* _What is needed_
Give the number of lines below that contain "down", with no other output.

[Opening Input records section]

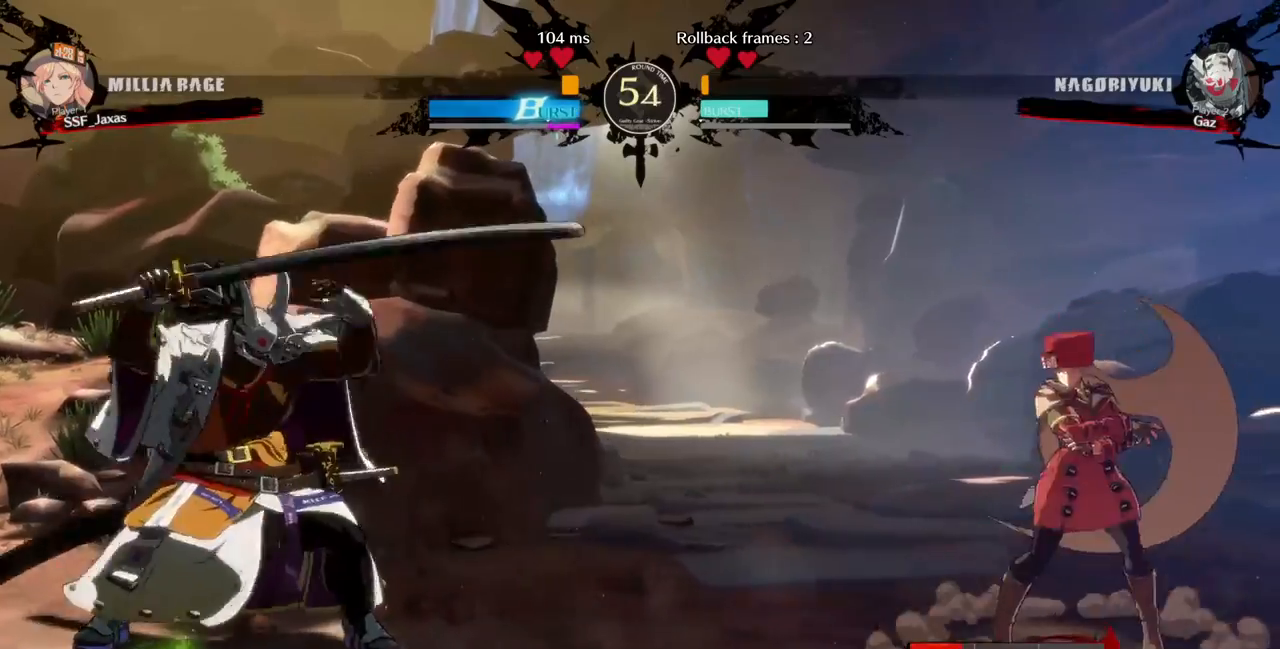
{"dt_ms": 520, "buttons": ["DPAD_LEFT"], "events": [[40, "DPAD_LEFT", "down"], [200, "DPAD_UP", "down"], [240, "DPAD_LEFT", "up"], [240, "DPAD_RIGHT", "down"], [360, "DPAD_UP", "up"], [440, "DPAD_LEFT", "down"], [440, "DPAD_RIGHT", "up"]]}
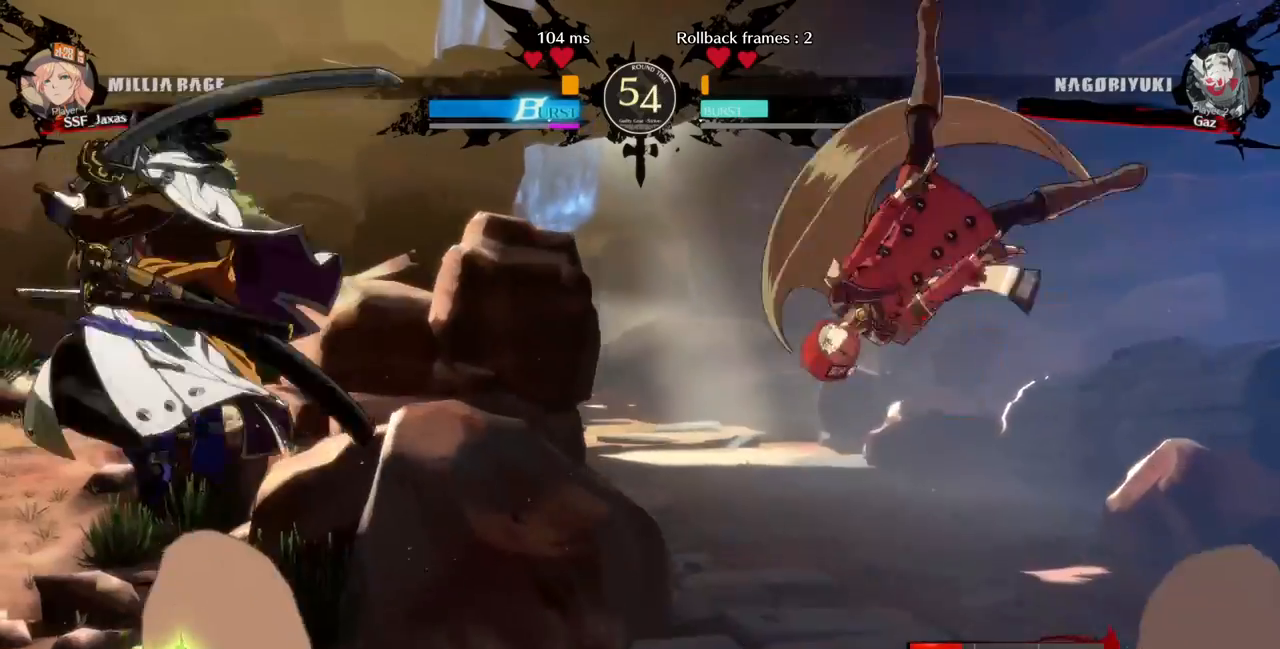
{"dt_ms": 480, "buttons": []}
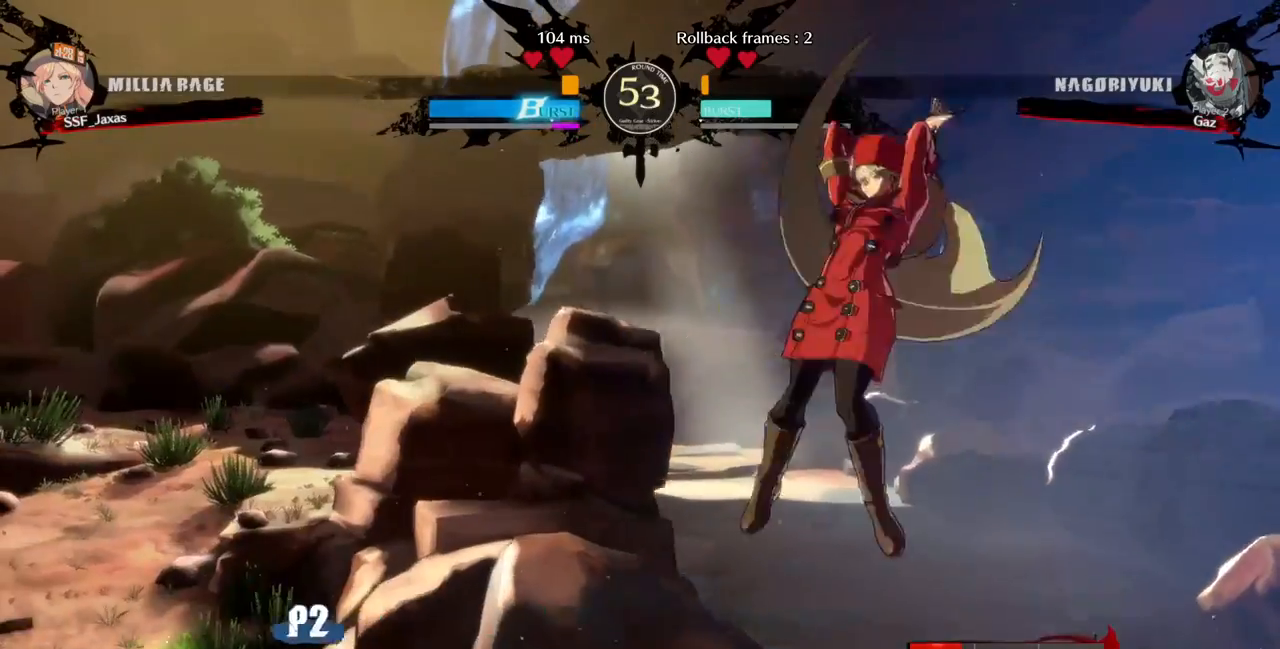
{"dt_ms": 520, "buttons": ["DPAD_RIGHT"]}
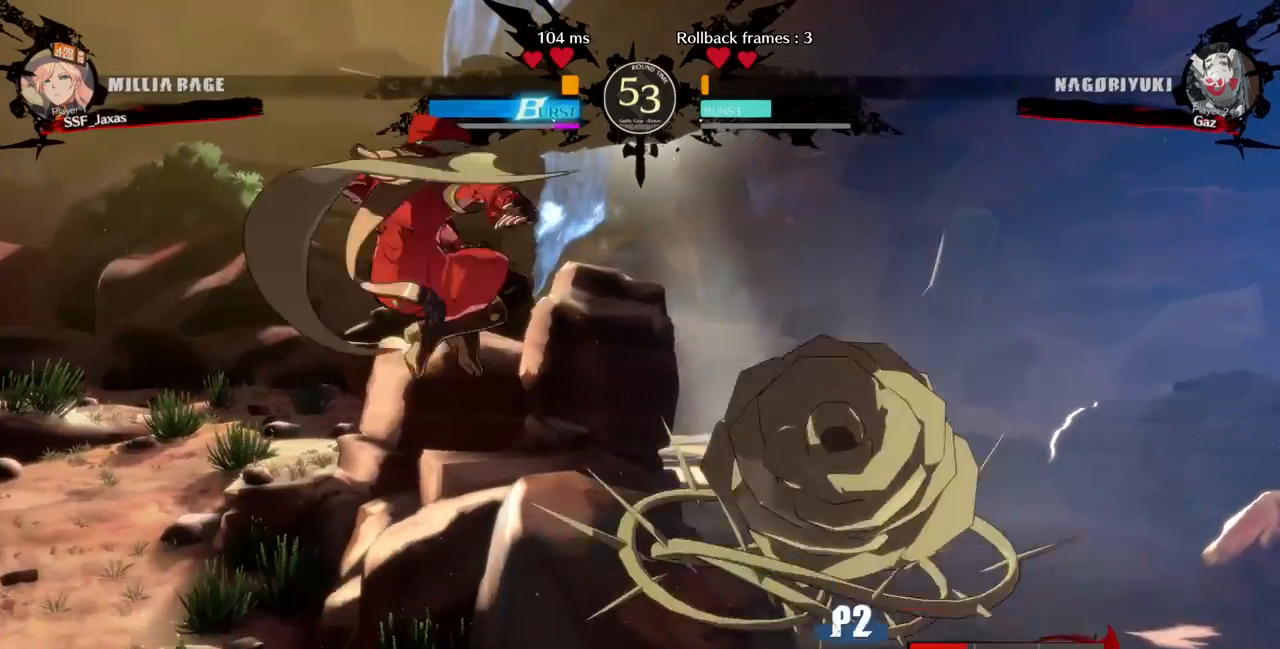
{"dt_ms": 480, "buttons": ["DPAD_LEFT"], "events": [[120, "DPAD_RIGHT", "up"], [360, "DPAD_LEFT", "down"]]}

[Closing Input records section]
[Opening Input records section]

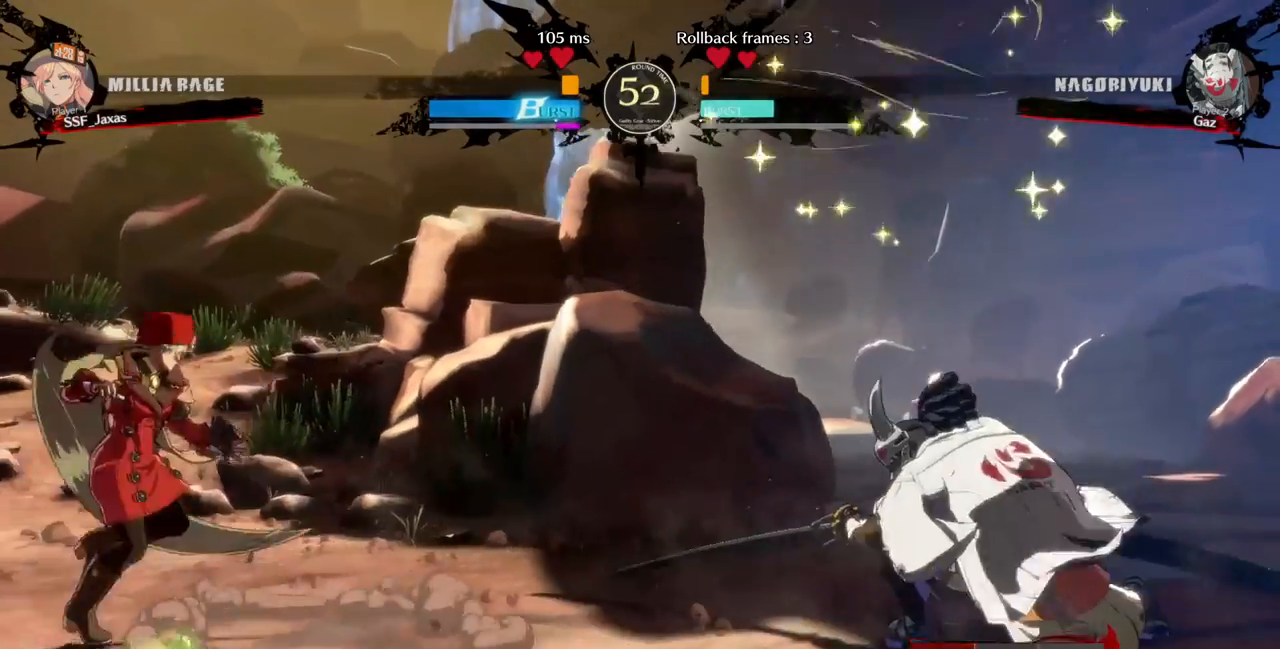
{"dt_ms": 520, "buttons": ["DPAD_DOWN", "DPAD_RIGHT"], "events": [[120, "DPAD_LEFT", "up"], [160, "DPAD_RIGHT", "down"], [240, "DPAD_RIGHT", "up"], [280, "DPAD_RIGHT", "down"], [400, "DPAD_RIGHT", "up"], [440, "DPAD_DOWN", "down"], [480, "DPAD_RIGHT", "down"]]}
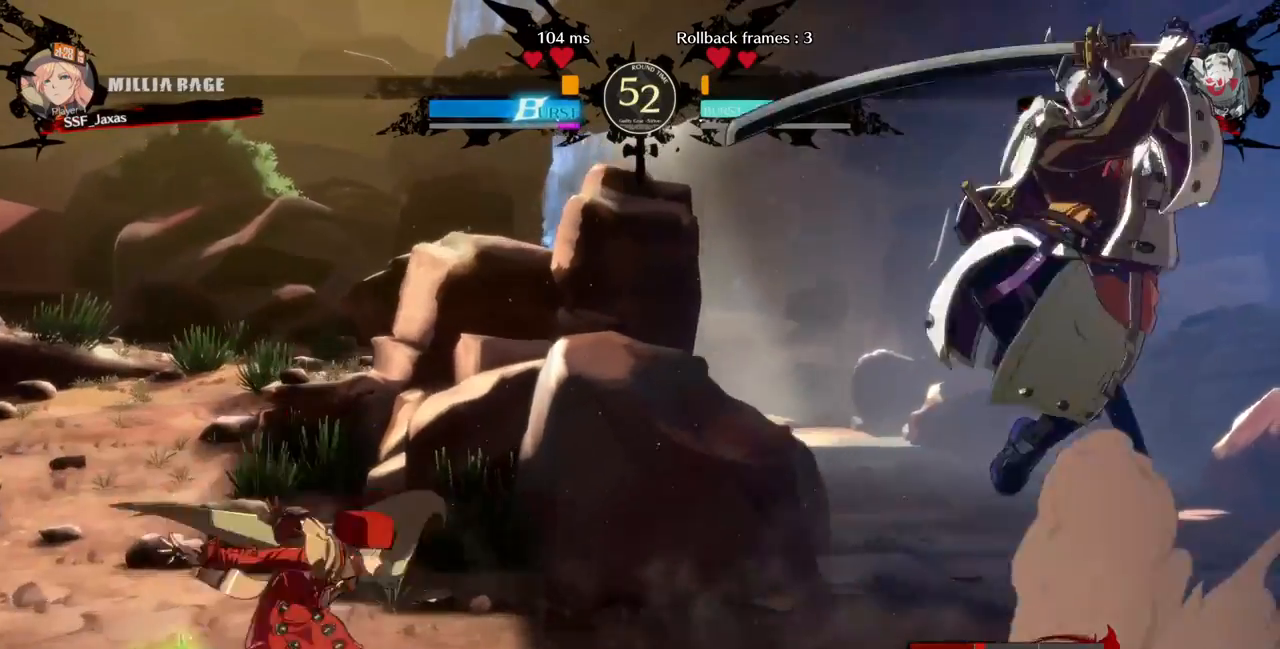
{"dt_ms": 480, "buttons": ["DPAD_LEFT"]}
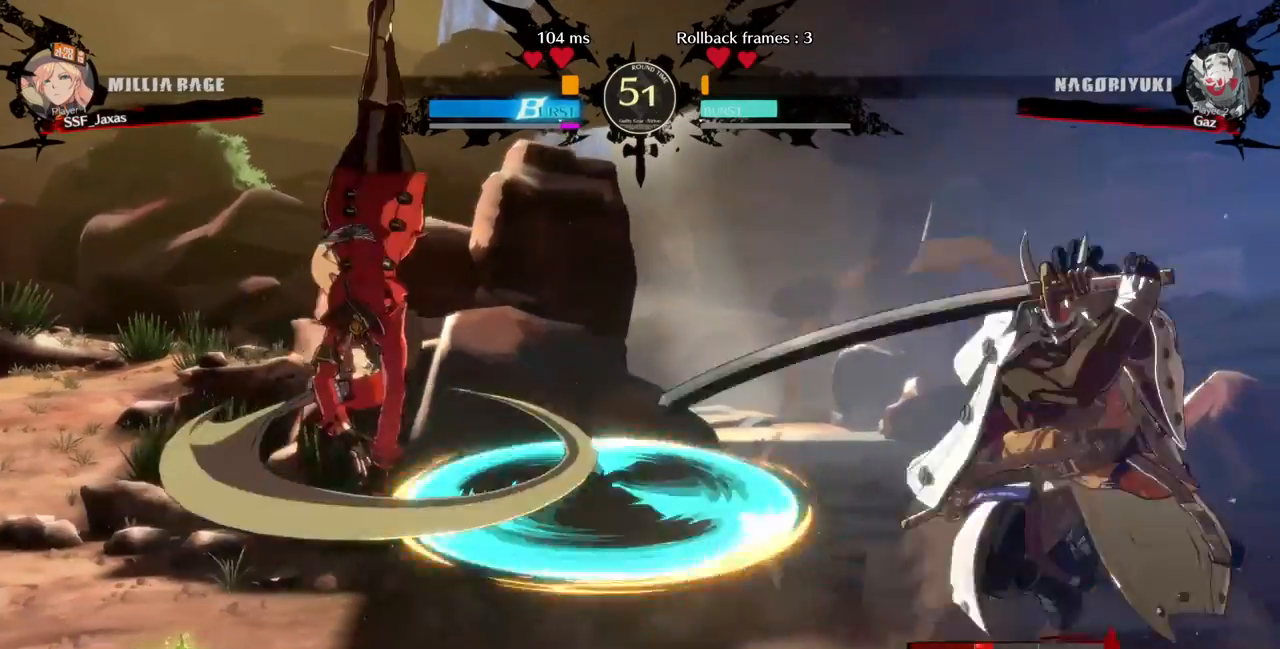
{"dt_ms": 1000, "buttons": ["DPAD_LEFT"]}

[Closing Input records section]

* _Exercise solution_
3